BMC Med Genet. 2011 Jun 17;12:83. doi: 10.1186/1471-2350-12-83.
One of the challenges in the interpretation of studies showing associations between environmental and genotypic data with disease outcomes such as neovascular age-related macular degeneration (AMD) is understanding the phenotypic heterogeneity within a patient population with regard to any risk factor associated with the condition. This is critical when considering the potential therapeutic response of patients to any drug developed to treat the condition. In the present study, we identify patient subtypes or clusters which could represent several different targets for treatment development, based on genetic pathways in AMD and cardiovascular pathology.
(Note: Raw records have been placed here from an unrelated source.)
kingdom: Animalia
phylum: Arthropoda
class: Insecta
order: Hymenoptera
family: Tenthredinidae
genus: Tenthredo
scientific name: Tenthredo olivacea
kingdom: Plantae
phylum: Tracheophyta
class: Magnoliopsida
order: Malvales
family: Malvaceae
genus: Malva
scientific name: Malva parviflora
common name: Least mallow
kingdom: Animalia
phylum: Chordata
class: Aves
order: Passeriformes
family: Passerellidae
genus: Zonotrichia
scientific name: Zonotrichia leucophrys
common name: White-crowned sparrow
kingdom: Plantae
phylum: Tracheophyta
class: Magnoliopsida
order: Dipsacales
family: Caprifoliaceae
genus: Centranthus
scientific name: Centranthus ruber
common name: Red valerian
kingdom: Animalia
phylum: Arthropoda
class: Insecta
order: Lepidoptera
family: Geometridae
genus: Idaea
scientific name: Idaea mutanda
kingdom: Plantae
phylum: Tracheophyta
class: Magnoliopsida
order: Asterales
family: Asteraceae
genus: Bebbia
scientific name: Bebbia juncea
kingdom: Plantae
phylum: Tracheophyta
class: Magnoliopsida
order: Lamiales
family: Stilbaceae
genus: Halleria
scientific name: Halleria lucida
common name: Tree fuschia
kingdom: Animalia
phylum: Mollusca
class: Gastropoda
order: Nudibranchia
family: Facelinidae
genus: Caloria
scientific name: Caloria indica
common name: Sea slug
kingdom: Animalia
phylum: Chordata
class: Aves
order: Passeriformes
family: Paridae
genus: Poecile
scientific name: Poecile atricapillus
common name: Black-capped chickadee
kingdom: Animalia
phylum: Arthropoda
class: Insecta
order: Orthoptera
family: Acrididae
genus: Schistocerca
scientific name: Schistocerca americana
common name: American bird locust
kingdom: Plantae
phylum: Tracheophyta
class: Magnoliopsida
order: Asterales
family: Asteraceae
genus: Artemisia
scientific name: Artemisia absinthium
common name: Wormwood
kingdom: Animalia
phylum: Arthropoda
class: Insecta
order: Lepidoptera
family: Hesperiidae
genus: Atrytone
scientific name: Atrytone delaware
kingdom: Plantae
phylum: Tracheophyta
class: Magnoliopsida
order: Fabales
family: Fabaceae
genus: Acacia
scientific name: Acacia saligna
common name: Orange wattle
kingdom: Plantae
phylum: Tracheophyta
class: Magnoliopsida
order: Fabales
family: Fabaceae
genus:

We identified a sample of patients with neovascular AMD, that in previous studies had been shown to be at elevated risk for the disease through environmental factors such as cigarette smoking and genetic variants including the complement factor H gene (CFH) on chromosome 1q25 and variants in the ARMS2/HtrA serine peptidase 1 (HTRA1) gene(s) on chromosome 10q26. We conducted a multivariate segmentation analysis of 253 of these patients utilizing available epidemiologic and genetic data.
In a multivariate model, cigarette smoking failed to differentiate subtypes of patients. However, four meaningfully distinct clusters of patients were identified that were most strongly differentiated by their cardiovascular health status (histories of hypercholesterolemia and hypertension), and the alleles of ARMS2/HTRA1 rs1049331.
These results have significant personalized medicine implications for drug developers attempting to determine the effective size of the treatable neovascular AMD population. Patient subtypes or clusters may represent different targets for therapeutic development based on genetic pathways in AMD and cardiovascular pathology, and treatments developed that may elevate CV risk, may be ill advised for certain of the clusters identified.
在解释将环境和基因型数据与疾病结果(如新生血管性年龄相关性黄斑变性(AMD))相关联的研究时,面临的挑战之一是了解与疾病相关的任何风险因素的患者人群内的表型异质性。当考虑到任何开发用于治疗该疾病的药物的患者的潜在治疗反应时,这一点至关重要。在本研究中,我们根据 AMD 和心血管病理学中的遗传途径,确定了患者亚型或聚类,这些亚型或聚类可能代表了几种不同的治疗开发目标。
我们鉴定了患有新生血管性 AMD 的患者样本,在以前的研究中,通过环境因素(例如吸烟)和遗传变异(包括染色体 1q25 上的补体因子 H 基因(CFH)和染色体 10q26 上的 ARMS2/HtrA 丝氨酸肽酶 1(HTRA1)基因中的变异)表明这些患者患有该疾病的风险增加。我们利用可用的流行病学和遗传数据对这 253 名患者进行了多元分割分析。
在多元模型中,吸烟无法区分患者的亚型。但是,我们确定了四个意义重大的患者聚类,这些聚类最能通过其心血管健康状况(高胆固醇血症和高血压病史)以及 ARMS2/HTRA1 rs1049331 的等位基因来区分。
这些结果对于试图确定可治疗的新生血管性 AMD 人群的有效治疗规模的药物开发者具有重要的个性化医学意义。基于 AMD 和心血管病理学中的遗传途径,患者亚型或聚类可能代表不同的治疗开发目标,而开发出的可能会增加心血管风险的治疗方法,可能不适合确定的某些聚类。